Marlene Ballweg said...

Great article. I remember the Teddy Bear as being the Saturday afternoon hang out, where you'd nurse a coke & a single order of French fries for an hour or more to see what guys might show up...circa 7th/ 8th grade or so! Great memories!

Anonymous said...

Thank you for this Dan...memories brought to life once again....you are a blessing...Candy Snyder

Nancy Geren Carter said...

Oh, Danny- thanks for this trip down Memory Lane. Brough such a smile this morning. I still can’t pass LaGrande without thinking of it as the Teddy Bear.

Joe Ballweg said...

That living Museum in your mind is amazing! Keep ‘‘em coming! All your fans love it!

Dan Newland said...

Thanks so much Nancy, Candy and Marlene.
So glad I could stir these memories in all of you.

Dan Newland said...

Thank you, Joe!

Robert Henderson said...

Wonderful writing and remembering. Thanld> Dzn.

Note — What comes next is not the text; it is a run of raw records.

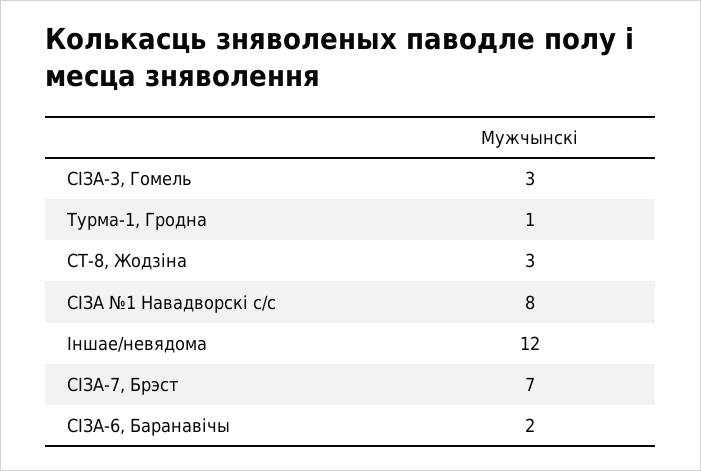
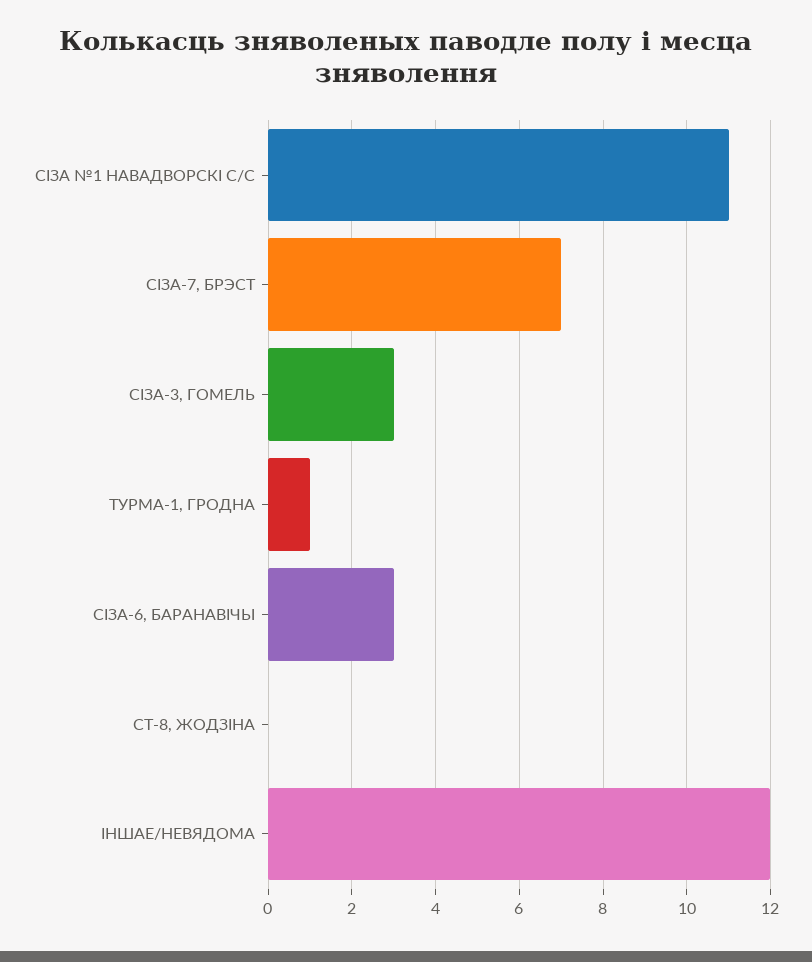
СТ-8, Жодзіна: 3 -> 0
СІЗА №1 Навадворскі с/с: 8 -> 11
СІЗА-6, Баранавічы: 2 -> 3

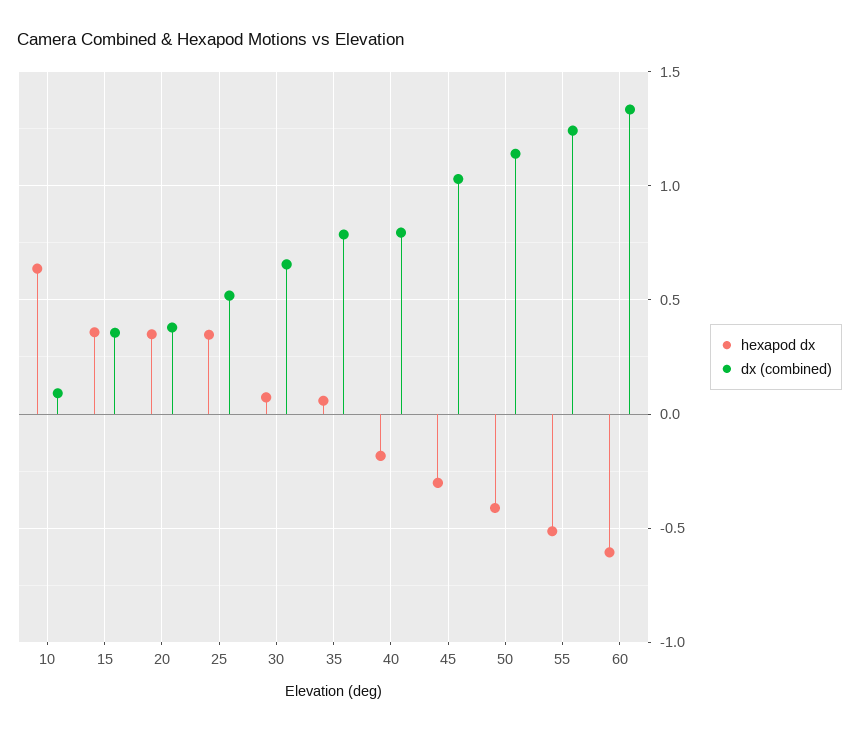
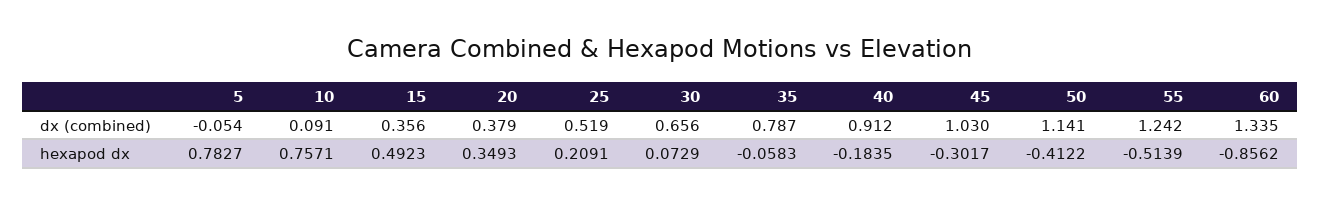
hexapod dx, 10: 0.65 -> 0.7571
hexapod dx, 15: 0.35 -> 0.4923
hexapod dx, 25: 0.35 -> 0.2091
hexapod dx, 35: 0.05 -> -0.0583
dx (combined), 40: 0.8 -> 0.912
hexapod dx, 60: -0.6 -> -0.8562
dx (combined), 5: none -> -0.054
hexapod dx, 5: none -> 0.7827

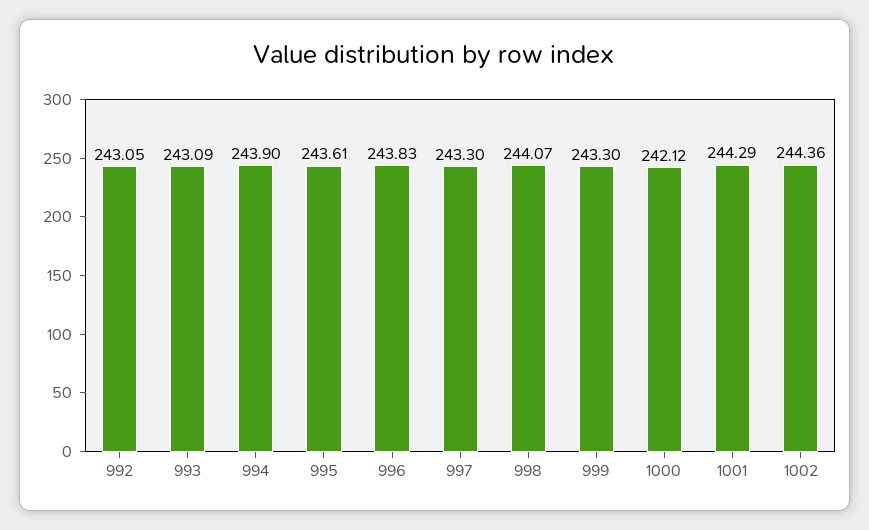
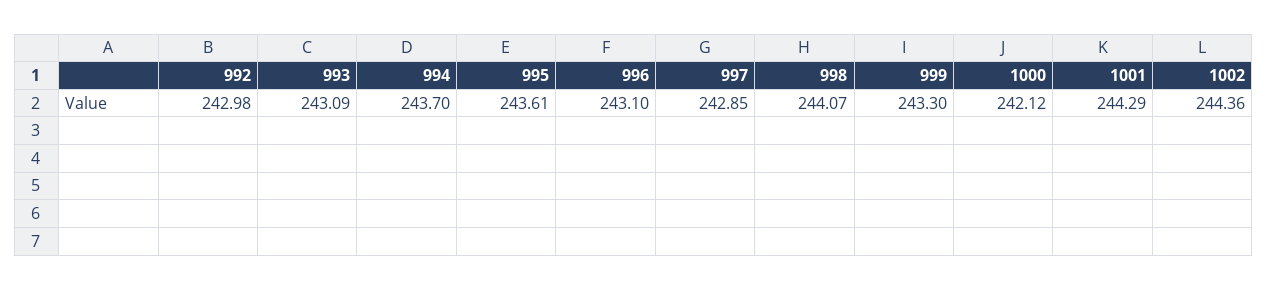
992: 243.05 -> 242.98
994: 243.9 -> 243.7
996: 243.83 -> 243.1
997: 243.3 -> 242.85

Pam Swonguer Doherty said...

Dan, I can see and remember everything you described. The Teddy Bear was the place to go for the best food any time of day, hang out with friends, play music, and see many of the local business men enjoying time together. It was the happiest place in town for many of us in our pre-teen and teen years. Entering the door was exciting with the wonderful aromas and promises of a great burger, fries, milk shakes. Desserts too. Boysenberry pie, when in season, was my favorite. Thanks for giving those of us who are also nostalgic about years at The Teddy Bear a full history of your family business. It truly was a “Happy Place” for so many of us from Wapakoneta. In my mind, I can recall every detail you described. Somehow, I only knew your parents and relatives working there……but not you or your siblings. Thanks for the pleasant memories. Teddy Bear forever!

Dan Newland said...

Thank you, Rob!

Dan Newland said...

Many thanks for sharing your own memories, Pam, for your kind comments and for reading me.
Boysenberry was my favorite too, although, with the exception of banana cream, there wasn't a pie in that case that I didn't like. My faves went boysenberry, blackberry, cherry and apple. At first my Grandma Alice made all the pies (including her chocolate merengue, which I loved). But it got to be too much for her and her tiny kitchen, so after that the City Bakery made them for us, fresh daily.